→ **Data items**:

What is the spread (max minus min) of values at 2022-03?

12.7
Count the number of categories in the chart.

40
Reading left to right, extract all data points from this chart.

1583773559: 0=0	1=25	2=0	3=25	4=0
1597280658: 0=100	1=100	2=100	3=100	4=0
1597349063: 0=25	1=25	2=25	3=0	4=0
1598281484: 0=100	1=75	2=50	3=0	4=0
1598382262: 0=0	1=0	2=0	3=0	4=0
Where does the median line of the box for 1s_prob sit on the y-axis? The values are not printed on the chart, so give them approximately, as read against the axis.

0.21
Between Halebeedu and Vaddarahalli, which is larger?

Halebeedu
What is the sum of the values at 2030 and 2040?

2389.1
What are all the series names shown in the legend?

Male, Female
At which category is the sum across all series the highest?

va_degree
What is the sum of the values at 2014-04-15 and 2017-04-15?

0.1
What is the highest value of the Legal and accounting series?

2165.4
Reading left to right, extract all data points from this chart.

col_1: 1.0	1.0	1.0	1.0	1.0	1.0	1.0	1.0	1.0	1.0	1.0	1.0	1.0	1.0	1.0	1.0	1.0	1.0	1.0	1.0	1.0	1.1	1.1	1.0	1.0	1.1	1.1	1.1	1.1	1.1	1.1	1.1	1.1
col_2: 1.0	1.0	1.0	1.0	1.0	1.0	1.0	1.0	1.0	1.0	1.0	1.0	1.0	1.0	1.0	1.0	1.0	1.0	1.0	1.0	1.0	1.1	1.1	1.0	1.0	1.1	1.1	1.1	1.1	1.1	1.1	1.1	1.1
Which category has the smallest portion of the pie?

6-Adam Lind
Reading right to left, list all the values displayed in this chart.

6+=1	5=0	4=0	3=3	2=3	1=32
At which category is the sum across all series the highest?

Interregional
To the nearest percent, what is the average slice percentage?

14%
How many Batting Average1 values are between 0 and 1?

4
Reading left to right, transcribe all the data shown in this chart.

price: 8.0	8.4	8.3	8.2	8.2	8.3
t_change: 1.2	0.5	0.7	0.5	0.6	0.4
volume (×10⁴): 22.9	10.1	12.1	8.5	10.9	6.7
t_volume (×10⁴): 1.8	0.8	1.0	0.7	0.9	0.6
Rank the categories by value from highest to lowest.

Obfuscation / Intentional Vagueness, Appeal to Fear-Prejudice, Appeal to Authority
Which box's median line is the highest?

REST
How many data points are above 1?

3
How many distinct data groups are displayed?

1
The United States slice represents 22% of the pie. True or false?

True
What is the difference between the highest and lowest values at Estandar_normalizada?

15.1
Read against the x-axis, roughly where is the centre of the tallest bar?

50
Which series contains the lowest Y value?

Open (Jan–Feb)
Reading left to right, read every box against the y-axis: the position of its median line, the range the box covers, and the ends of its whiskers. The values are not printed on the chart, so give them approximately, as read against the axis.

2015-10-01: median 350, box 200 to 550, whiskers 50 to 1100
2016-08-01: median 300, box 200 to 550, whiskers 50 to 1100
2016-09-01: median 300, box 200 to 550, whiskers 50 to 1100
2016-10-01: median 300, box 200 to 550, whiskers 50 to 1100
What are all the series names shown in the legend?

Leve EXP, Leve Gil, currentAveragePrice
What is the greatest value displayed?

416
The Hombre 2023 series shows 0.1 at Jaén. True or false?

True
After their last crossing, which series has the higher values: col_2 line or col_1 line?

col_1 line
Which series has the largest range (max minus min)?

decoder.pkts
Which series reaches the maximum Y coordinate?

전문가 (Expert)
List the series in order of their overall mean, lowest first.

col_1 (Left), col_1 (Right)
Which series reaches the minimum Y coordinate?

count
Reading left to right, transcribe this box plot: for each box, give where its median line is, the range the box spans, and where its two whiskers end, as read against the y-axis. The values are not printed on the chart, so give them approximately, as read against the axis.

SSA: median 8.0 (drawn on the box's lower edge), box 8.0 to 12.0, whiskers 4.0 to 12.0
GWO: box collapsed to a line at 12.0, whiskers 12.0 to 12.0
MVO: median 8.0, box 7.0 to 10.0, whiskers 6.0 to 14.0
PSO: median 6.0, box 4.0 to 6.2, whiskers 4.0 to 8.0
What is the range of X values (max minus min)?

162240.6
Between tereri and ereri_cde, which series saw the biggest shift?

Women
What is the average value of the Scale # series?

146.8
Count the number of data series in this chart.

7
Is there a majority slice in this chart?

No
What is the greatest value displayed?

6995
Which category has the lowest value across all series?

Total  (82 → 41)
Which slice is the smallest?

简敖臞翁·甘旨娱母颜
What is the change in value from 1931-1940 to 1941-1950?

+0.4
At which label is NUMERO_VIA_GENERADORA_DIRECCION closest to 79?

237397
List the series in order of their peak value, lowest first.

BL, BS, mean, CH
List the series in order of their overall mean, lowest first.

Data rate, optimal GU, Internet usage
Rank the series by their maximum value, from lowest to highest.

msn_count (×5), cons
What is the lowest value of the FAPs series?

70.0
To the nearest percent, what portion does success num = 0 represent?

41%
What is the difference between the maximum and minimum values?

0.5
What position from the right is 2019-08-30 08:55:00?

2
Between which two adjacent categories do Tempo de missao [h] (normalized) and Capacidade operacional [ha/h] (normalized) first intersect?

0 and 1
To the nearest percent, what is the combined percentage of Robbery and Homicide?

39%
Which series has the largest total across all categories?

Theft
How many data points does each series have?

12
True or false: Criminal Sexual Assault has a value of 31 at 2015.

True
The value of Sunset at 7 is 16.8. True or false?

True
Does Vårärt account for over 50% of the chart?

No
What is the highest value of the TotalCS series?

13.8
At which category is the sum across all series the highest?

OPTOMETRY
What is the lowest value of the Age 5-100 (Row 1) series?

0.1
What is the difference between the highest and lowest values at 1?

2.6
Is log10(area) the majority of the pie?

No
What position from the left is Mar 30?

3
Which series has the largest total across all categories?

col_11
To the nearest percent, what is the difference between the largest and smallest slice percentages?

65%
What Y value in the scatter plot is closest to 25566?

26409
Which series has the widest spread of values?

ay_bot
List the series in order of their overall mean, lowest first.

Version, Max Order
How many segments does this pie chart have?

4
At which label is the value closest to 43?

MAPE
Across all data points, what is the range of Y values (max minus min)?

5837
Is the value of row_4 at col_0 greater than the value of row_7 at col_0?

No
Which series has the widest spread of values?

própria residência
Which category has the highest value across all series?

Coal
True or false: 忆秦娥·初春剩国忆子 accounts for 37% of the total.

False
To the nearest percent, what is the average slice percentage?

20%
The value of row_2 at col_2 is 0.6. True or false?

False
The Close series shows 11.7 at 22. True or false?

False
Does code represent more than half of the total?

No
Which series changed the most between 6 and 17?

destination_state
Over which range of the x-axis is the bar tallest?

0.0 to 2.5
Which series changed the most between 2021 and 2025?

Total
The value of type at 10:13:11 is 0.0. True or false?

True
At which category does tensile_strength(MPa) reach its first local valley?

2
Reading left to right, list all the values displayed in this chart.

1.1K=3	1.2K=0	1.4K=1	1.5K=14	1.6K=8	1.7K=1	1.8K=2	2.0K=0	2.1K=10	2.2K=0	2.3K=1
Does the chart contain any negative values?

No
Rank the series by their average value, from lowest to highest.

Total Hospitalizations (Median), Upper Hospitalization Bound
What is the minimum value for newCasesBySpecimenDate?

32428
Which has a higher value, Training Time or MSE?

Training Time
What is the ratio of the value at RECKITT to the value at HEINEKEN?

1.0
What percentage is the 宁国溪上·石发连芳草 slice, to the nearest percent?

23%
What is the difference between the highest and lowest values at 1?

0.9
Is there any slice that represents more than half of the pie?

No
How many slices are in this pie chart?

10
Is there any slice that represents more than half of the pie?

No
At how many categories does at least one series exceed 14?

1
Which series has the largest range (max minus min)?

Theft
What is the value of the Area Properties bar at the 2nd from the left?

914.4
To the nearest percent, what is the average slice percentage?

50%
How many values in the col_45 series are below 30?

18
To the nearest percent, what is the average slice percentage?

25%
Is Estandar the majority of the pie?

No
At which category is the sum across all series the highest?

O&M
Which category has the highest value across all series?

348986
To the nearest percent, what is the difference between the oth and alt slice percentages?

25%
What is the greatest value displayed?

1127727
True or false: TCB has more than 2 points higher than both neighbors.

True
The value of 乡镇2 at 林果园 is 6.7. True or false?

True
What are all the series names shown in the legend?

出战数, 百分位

→ **WHAT TO DO**:
Print the data items exactly as they appear, from the first line through the line that contains "What is the sum of the values at 2030".

→ **WRITTEN SOLUTION**:
What is the spread (max minus min) of values at 2022-03?

12.7
Count the number of categories in the chart.

40
Reading left to right, extract all data points from this chart.

1583773559: 0=0	1=25	2=0	3=25	4=0
1597280658: 0=100	1=100	2=100	3=100	4=0
1597349063: 0=25	1=25	2=25	3=0	4=0
1598281484: 0=100	1=75	2=50	3=0	4=0
1598382262: 0=0	1=0	2=0	3=0	4=0
Where does the median line of the box for 1s_prob sit on the y-axis? The values are not printed on the chart, so give them approximately, as read against the axis.

0.21
Between Halebeedu and Vaddarahalli, which is larger?

Halebeedu
What is the sum of the values at 2030 and 2040?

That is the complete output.